Kepemimpinan akademik, menurutnya, tidak hanya dibangun melalui otoritas keilmuan, tetapi juga lewat visi bersama, kemampuan manajerial, dan kepedulian terhadap sivitas akademika.

Prof. Khairul berharap kehadiran delapan profesor baru dapat memperkuat kualitas penelitian di lingkungan UHO, memperluas jejaring kerja sama ilmiah, sekaligus membuka ruang bagi lahirnya gagasan-gagasan inovatif yang mendukung pelaksanaan Tridharma Perguruan Tinggi.
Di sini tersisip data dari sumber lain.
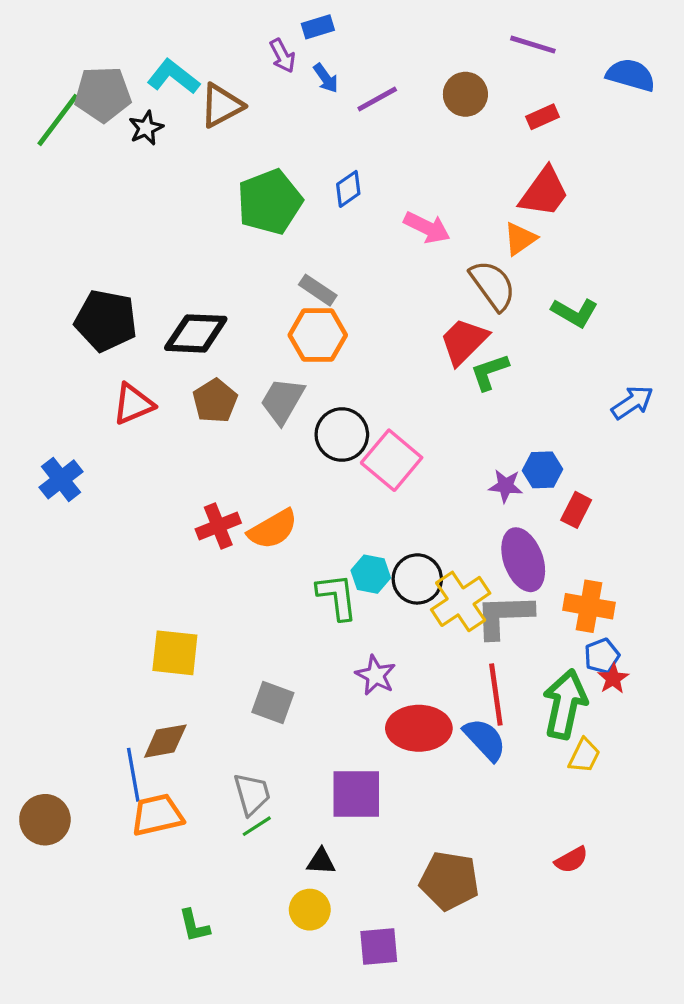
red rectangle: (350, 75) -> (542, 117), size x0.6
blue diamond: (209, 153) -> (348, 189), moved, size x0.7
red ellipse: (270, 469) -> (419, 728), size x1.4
Dengan bertambahnya jumlah guru besar, UHO diharapkan semakin memperkokoh kapasitas sumber daya manusia dan kelembagaan dalam mengembangkan pendidikan tinggi, memperluas kontribusi riset, serta meningkatkan pengabdian kepada masyarakat demi mendukung pembangunan daerah maupun nasional.g.